Transactions started with plain `BEGIN` (without the `CONCURRENT` keyword) bypass the MVCC state machine entirely. These sessions use SQLite's native page-level locking, which behaves similarly to **read committed** isolation. Only transactions using `BEGIN CONCURRENT` participate in the snapshot isolation system.

## Key Source Files

The implementation spans these critical paths in the `tursodatabase/turso` repository:

- **[`core/mvcc/database/mod.rs`](https://github.com/tursodatabase/turso/blob/main/core/mvcc/database/mod.rs)**: Defines `Transaction`, `TransactionState`, `CommitStateMachine`, and the MVCC read/write paths that enforce snapshot isolation.
- **[`core/mvcc/database/hermitage_tests.rs`](https://github.com/tursodatabase/turso/blob/main/core/mvcc/database/hermitage_tests.rs)**: Comprehensive test suite validating snapshot isolation behavior including write skew and phantom prevention.
- **[`core/connection.rs`](https://github.com/tursodatabase/turso/blob/main/core/connection.rs)**: Entry point for `BEGIN CONCURRENT` command parsing and transaction initialization.
- **[`core/mvcc/mod.rs`](https://github.com/tursodatabase/turso/blob/main/core/mvcc/mod.rs)**: Implements `MvccClock`, `PackedTs`, and `TxTimestampOrID` auxiliary types.

## Summary

- Turso's transaction state machine supports **snapshot isolation exclusively** for MVCC transactions; no other isolation levels are selectable.
- The `TransactionState` enum tracks atomic progress from `Active` through `Preparing` to `Committed`.
- **Begin timestamps** (`begin_ts`) create immutable read snapshots for the transaction duration using the `MvccClock`.
- **Write-write conflicts** are detected eagerly via `MvStore` methods that return `LimboError::WriteWriteConflict` immediately.
- The `CommitStateMachine` coordinates commit ordering through deterministic state transitions ending with `RewriteLiveVersions`.
- Non-concurrent transactions fall back to SQLite's page-level locking without MVCC semantics.

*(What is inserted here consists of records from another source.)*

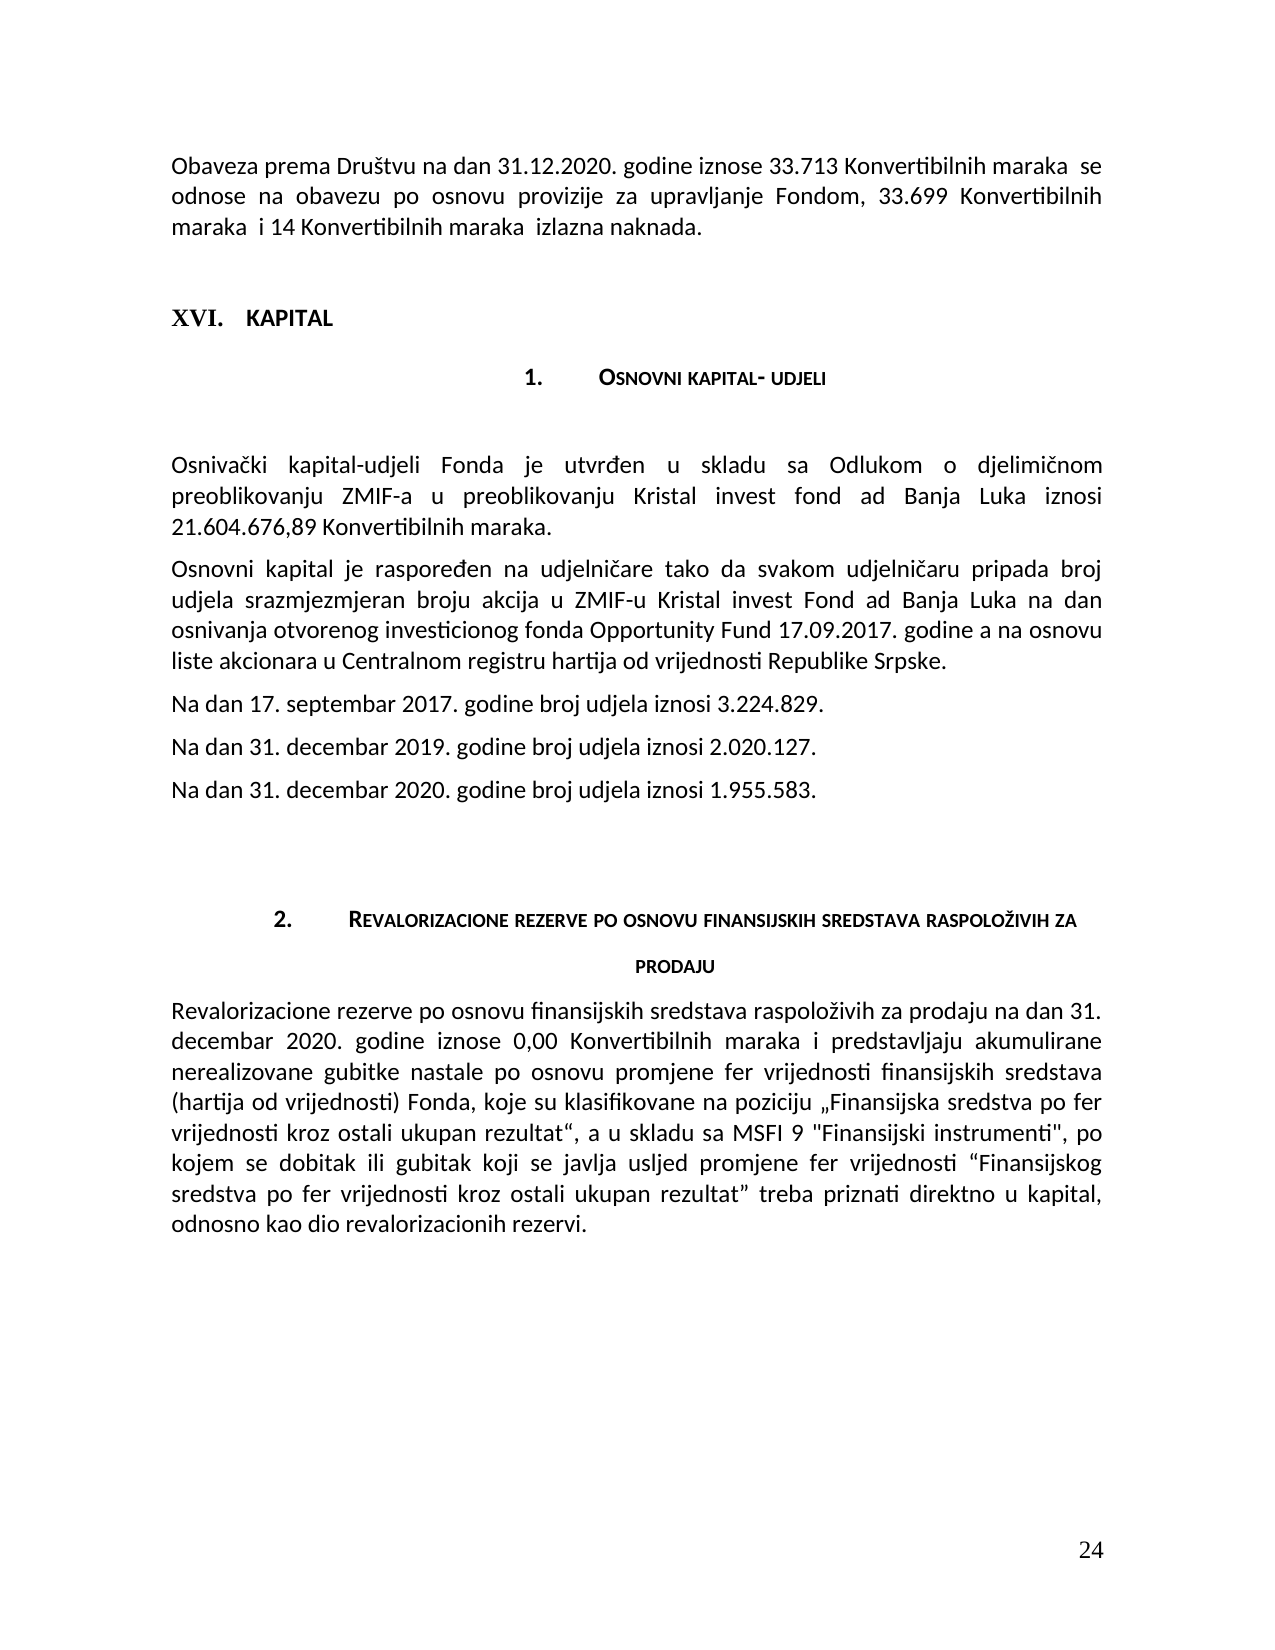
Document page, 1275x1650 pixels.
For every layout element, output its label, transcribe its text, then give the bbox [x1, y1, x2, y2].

text Na dan 31. decembar 2019. godine broj udjela iznosi 2.020.127. [171, 731, 1104, 762]
text Na dan 31. decembar 2020. godine broj udjela iznosi 1.955.583. [171, 774, 1104, 805]
text Revalorizacione rezerve po osnovu finansijskih sredstava raspoloživih za prodaju na dan 31. decembar 2020. godine iznose 0,00 Konvertibilnih maraka i predstavljaju akumulirane nerealizovane gubitke nastale po osnovu promjene fer vrijednosti finansijskih sredstava (hartija od vrijednosti) Fonda, koje su klasifikovane na poziciju „Finansijska sredstva po fer vrijednosti kroz ostali ukupan rezultat“, a u skladu sa MSFI 9 "Finansijski instrumenti", po kojem se dobitak ili gubitak koji se javlja usljed promjene fer vrijednosti “Finansijskog sredstva po fer vrijednosti kroz ostali ukupan rezultat” treba priznati direktno u kapital, odnosno kao dio revalorizacionih rezervi. [171, 995, 1104, 1239]
text Na dan 17. septembar 2017. godine broj udjela iznosi 3.224.829. [171, 688, 1104, 719]
subtitle Osnovni kapital- udjeli [246, 361, 1104, 391]
text Osnivački kapital-udjeli Fonda je utvrđen u skladu sa Odlukom o djelimičnom preoblikovanju ZMIF-a u preoblikovanju Kristal invest fond ad Banja Luka iznosi 21.604.676,89 Konvertibilnih maraka. [171, 449, 1104, 541]
text Obaveza prema Društvu na dan 31.12.2020. godine iznose 33.713 Konvertibilnih maraka se odnose na obavezu po osnovu provizije za upravljanje Fondom, 33.699 Konvertibilnih maraka i 14 Konvertibilnih maraka izlazna naknada. [171, 150, 1104, 242]
subtitle KAPITAL [171, 303, 1104, 333]
text Osnovni kapital je raspoređen na udjelničare tako da svakom udjelničaru pripada broj udjela srazmjezmjeran broju akcija u ZMIF-u Kristal invest Fond ad Banja Luka na dan osnivanja otvorenog investicionog fonda Opportunity Fund 17.09.2017. godine a na osnovu liste akcionara u Centralnom registru hartija od vrijednosti Republike Srpske. [171, 554, 1104, 676]
subtitle Revalorizacione rezerve po osnovu finansijskih sredstava raspoloživih za prodaju [246, 903, 1104, 979]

## Frequently Asked Questions

### Does Turso support the SERIALIZABLE isolation level?

No, Turso intentionally does not implement `SERIALIZABLE`, `READ COMMITTED`, or `REPEATABLE READ` as distinct isolation levels. The MVCC subsystem in `core/mvcc/` provides snapshot isolation exclusively, which prevents write skew and phantom reads without the performance overhead of strict serializable schedules.

### What happens when two transactions try to modify the same row?

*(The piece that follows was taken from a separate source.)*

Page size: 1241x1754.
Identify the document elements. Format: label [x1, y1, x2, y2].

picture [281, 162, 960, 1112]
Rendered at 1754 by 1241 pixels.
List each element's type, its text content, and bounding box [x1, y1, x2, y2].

The second transaction receives an immediate `LimboError::WriteWriteConflict` error when executing the write statement. This eager conflict detection occurs inside `MvStore::upsert` and related methods, preventing lost updates without requiring row locking or blocking waits.

### How does Turso handle read-only transactions?

Read-only transactions remain in the `Active` state for their entire session. Since they never modify data, they do not invoke the `CommitStateMachine`, but they still retain their initial `begin_ts` snapshot to guarantee repeatable reads against the version chain stored in the MVCC engine.

### What is the difference between BEGIN and BEGIN CONCURRENT?

`BEGIN` uses SQLite's traditional page-level locking and behaves like read committed isolation, while `BEGIN CONCURRENT` initiates an MVCC transaction with snapshot isolation. Only `CONCURRENT` transactions participate in the version chain system, timestamp-based visibility checks, and the `TransactionState` machine.